While there were the inevitable disappointments, this was the first time in years I returned home feeling like I’d been on vacation, in that there was almost no work-related activity. This did worry me a bit, but work came flooding through the door in the days after I returned, filling the October calendar. It was the best of both worlds: a week of truly being off, and enough work to pay the bills for the month.
I’m still smiling.
My SOP when renting a car is to check the ‘Economy’ box and take whatever the rental agency gives me. While every rental company lists the cars available in a given category, I figure by not specifying the car, I can try out a variety of rides.
I contracted with Budget this vacation, and what they gave me was this:
The car, not the plane. That’s a 2014 Ford Focus SE, and it contributed significantly to my vacation happiness.
I drove the car through 1100 miles of not-at-all conservative driving in just about every condition: Interstate cruising, twisty mountain roads, and around town. In sun and torrential rain, the car delivered, and returned an honest 33 mpg.

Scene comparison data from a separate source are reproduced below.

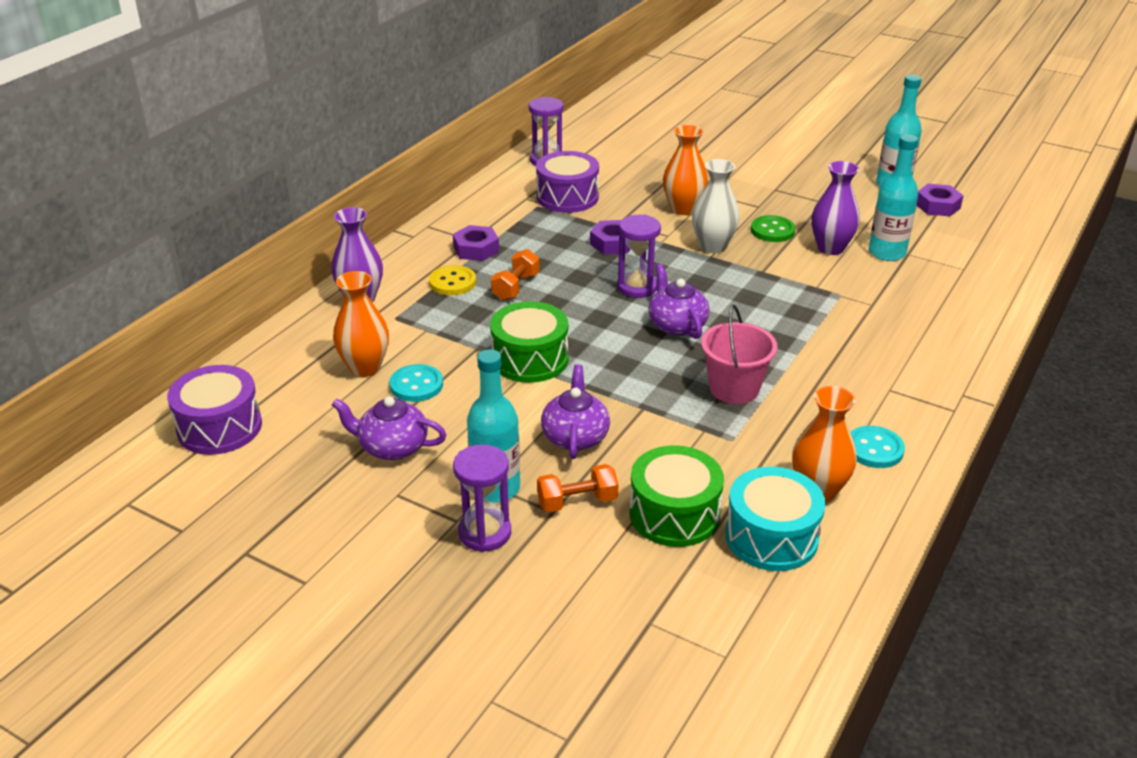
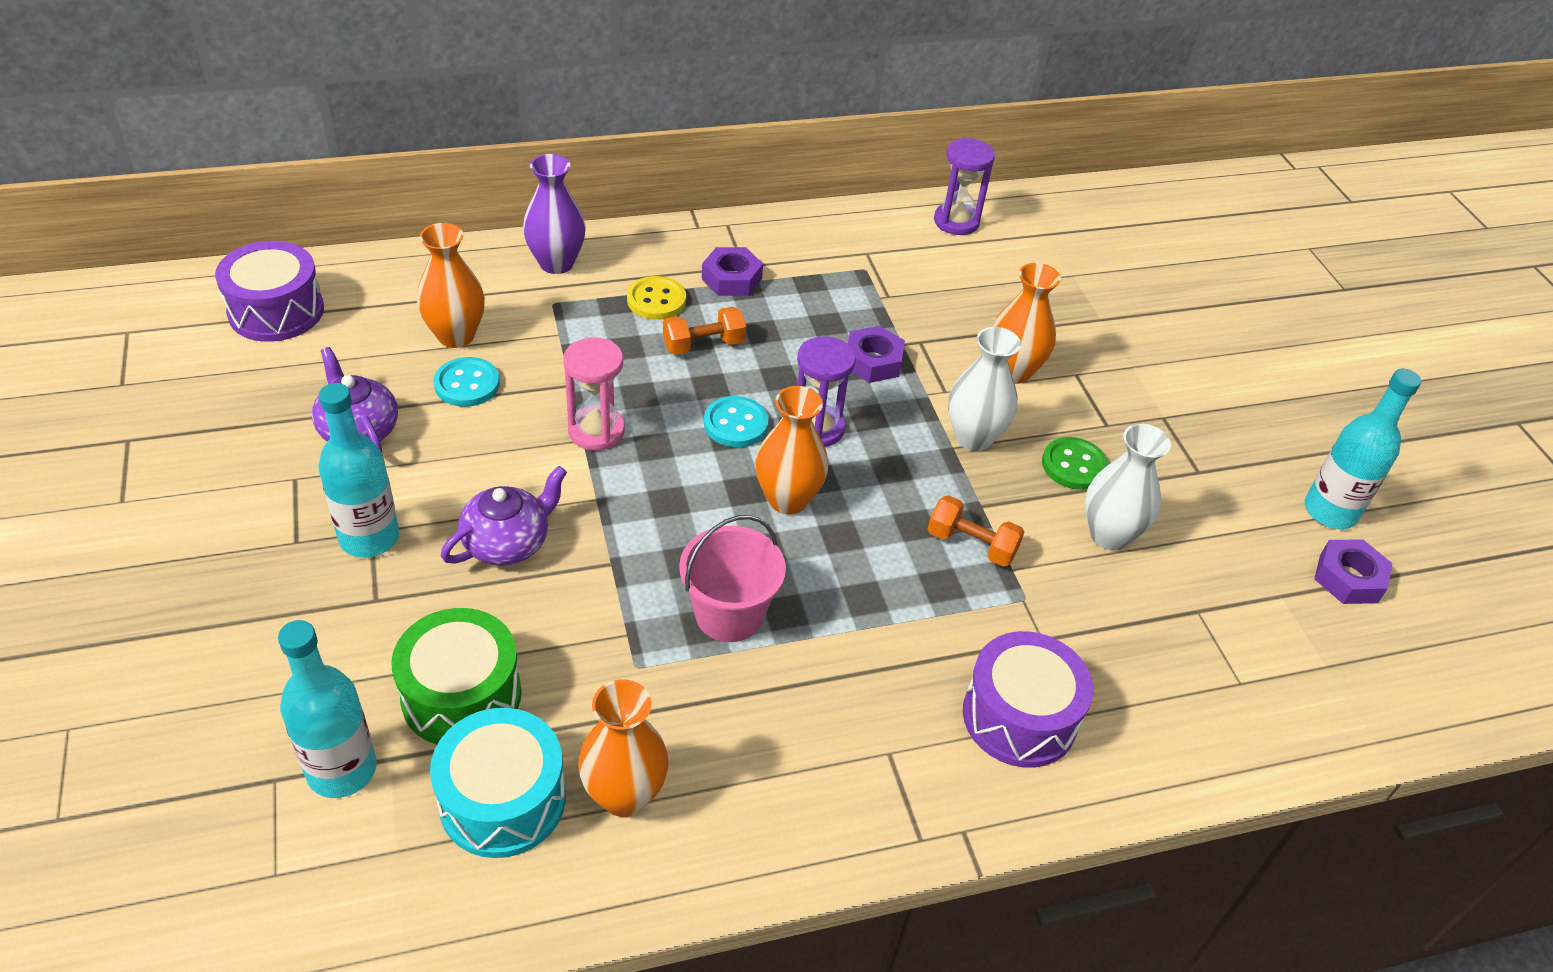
camera: 40 degrees right, 10 degrees up
(485, 533) = (296, 572): purple hourglass -> none
(530, 359) = (596, 431): green drum -> pink hourglass
(567, 197) = (910, 278): purple drum -> purple drum (1019, 717)
(577, 501) = (407, 608): orange dumbbell -> orange dumbbell (971, 544)
(676, 325) = (787, 499): purple teapot -> orange vase
(830, 248) = (1109, 535): purple vase -> white vase
(874, 449) = (756, 803): turquoise button -> turquoise button (735, 424)
(887, 253) = (1171, 590): turquoise bottle -> turquoise bottle (342, 770)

Every vehicle design is a compromise, and the Focus did have some traits I would like to see improved. The dead pedal could stand to be a little more robust, and the C-pillars obstruct rear visibility to some extent. The A-pillars can obstruct vision in some circumstances. Cabin noise at highway speed is a bit more than I would prefer, but that seems to mainly be a function of the tires. Some of the controls are a bit quirky: the rear window wiper switch is on the end of the control stalk, so it’s easy to accidentally activate it when you turn on the wipers. Headlights are turned on with a knob, which isn’t my preference. The cabin light controls aren’t as intuitive as they might be, and there is a switch that prevents the high beams from working(?!).
These are mere quibbles compared to what the car does well, which is everything else. The steering is the best I’ve seen since the Pinto (don’t laugh, back in the day, Pinto steering gear found it’s way into many a hotrod). The car goes where you point it, and can be helped through corners with some trailing throttle. The suspension is tight, and I never felt like the car would depart. The steering wheel allows for a variety of hand positions, including my preferred bottom-of-the-wheel grip. There are pads at the 10-2 position, and these came in handy driving through the mountains.
The power-train was the standard 160 hp 2.0 liter mated to a six-speed automatic with a manual option. When conditions warranted, I didn’t miss an opportunity to use the manual option. Pressing buttons isn’t nearly the same as throwing a stick around, but the car was a lot of fun to drive on mountain roads. The car does have non-defeatable traction control, so it probably makes you out to be a better driver than you actually are. There are times during enthusiastic driving when you can feel the traction control working.
The driver’s seat is comfortable enough; I averaged 200+ miles per day and never felt fatigued. Climate control is good, and I liked the fact that you could dial the cruise control to the exact mph.
I liked this car. A lot. It’s one of the few rental cars I’ve looked into buying. I was hoping it would follow me home, but no such luck.